Anniversary of bomb plot against Lloyd George
It is worth recalling on the day that protesters have been arrested for breaching security at the Palace of Westminster and yesterday's news was full of British men being found guilty of participating in camps for terrorists, that violence has been a permanent feature of British political life.
The only British prime minister to be assassinated (although many may have deserved it and Thatcher came close to being killed in 1984) was Spencer Perceval but that was as long ago as 1812. Who says politics was more civilised in the old days? And there have been countless examples of political violence down the years from the Peterloo massacre to the street clashes of the British Union of Fascists and the civil disturbances of Thatcher's Britain.
In 1881 delegates to an anarchist conference in London openly discussed the violent overthrow of the state and broke up into workshops to learn how to make bombs. The so-called 'troubles' in Northern Ireland since 1968 were an everyday intrusion of violence in the province and the mainland and sometimes spilled over into the Republic too.

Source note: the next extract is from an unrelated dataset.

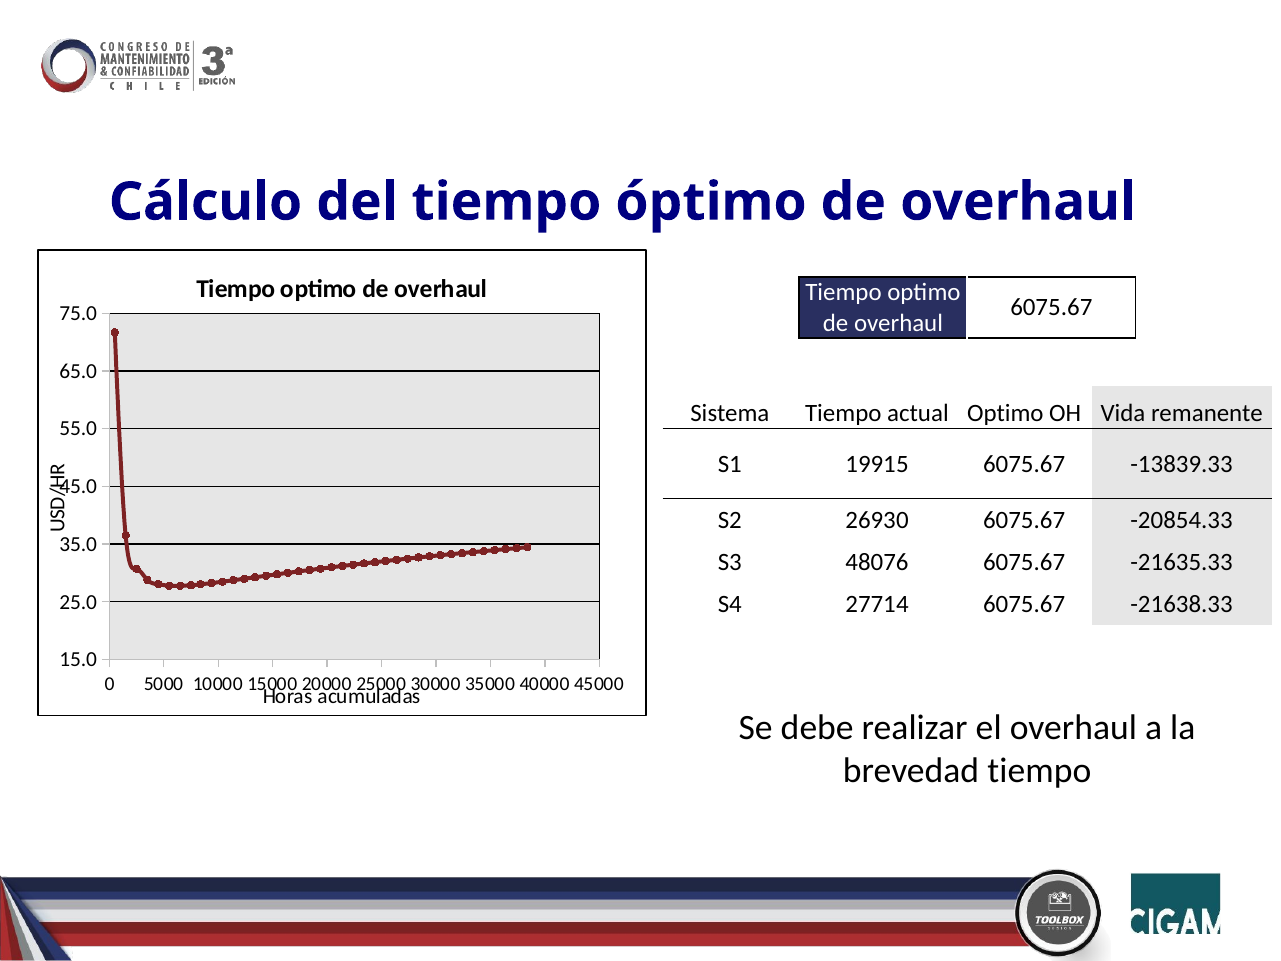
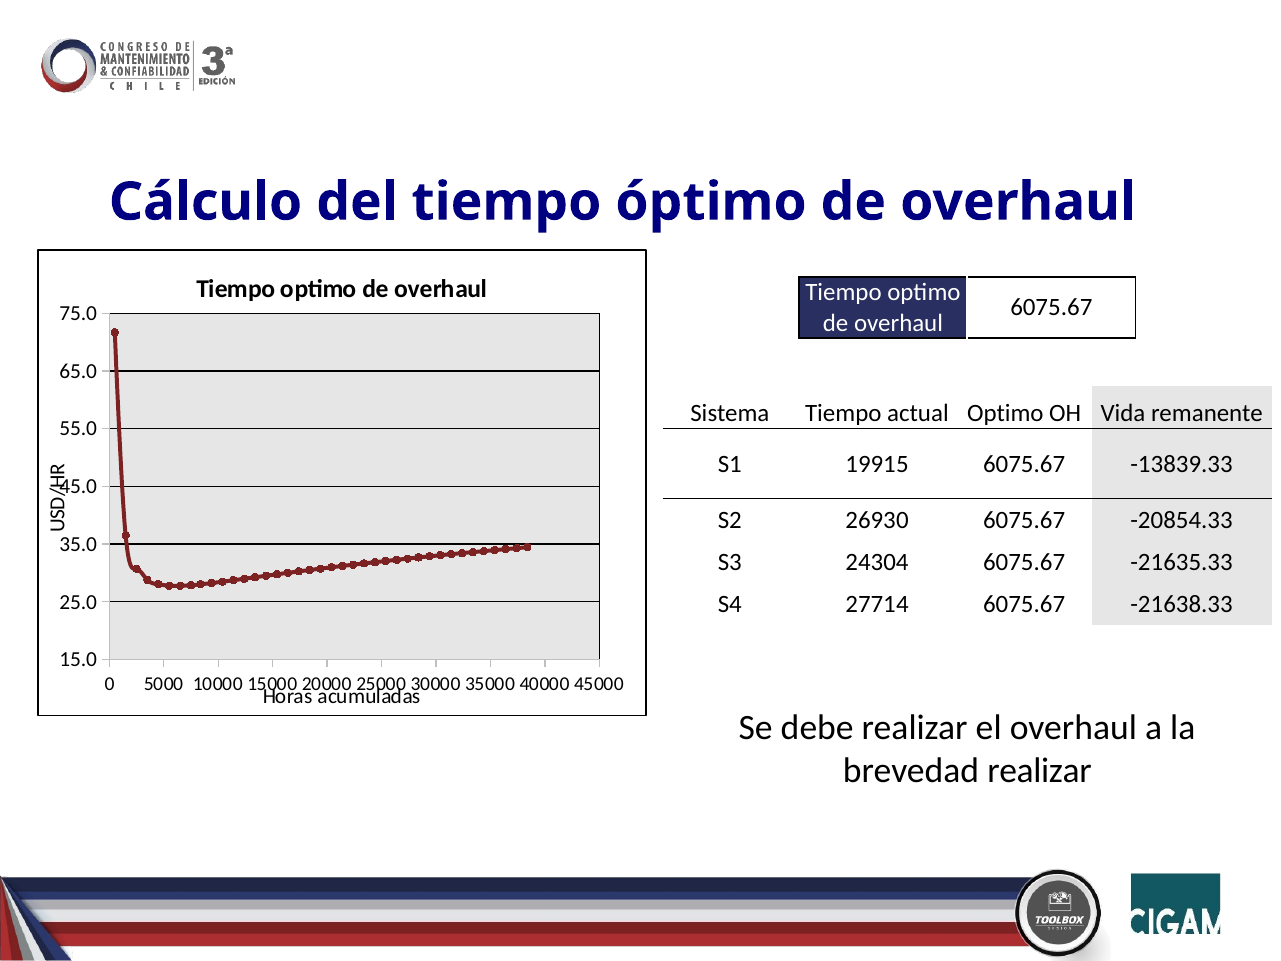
48076: 48076 -> 24304
brevedad tiempo: tiempo -> realizar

On this day in 1913 then Mrs Emmeline Pankhurst, whose statute now stands close to the Houses of Parliament, went on trial for a bomb attack at the home of David Lloyd George. A house being built for LG at Walton Heath was blown up. Not all the explosives detonated but it is reckoned that if they had some workmen on the site would have been killed. LG himself was not in danger because he was out of the country. Mrs Pankhurst was sentenced to three years penal servitude. One of the main perpetrators of the attack was Emily Widling Davison who remained at large but died later that year under the hooves of the King's horse at the Epsom Derby.
Violent activity seems as endemic to British political life as democratic activity.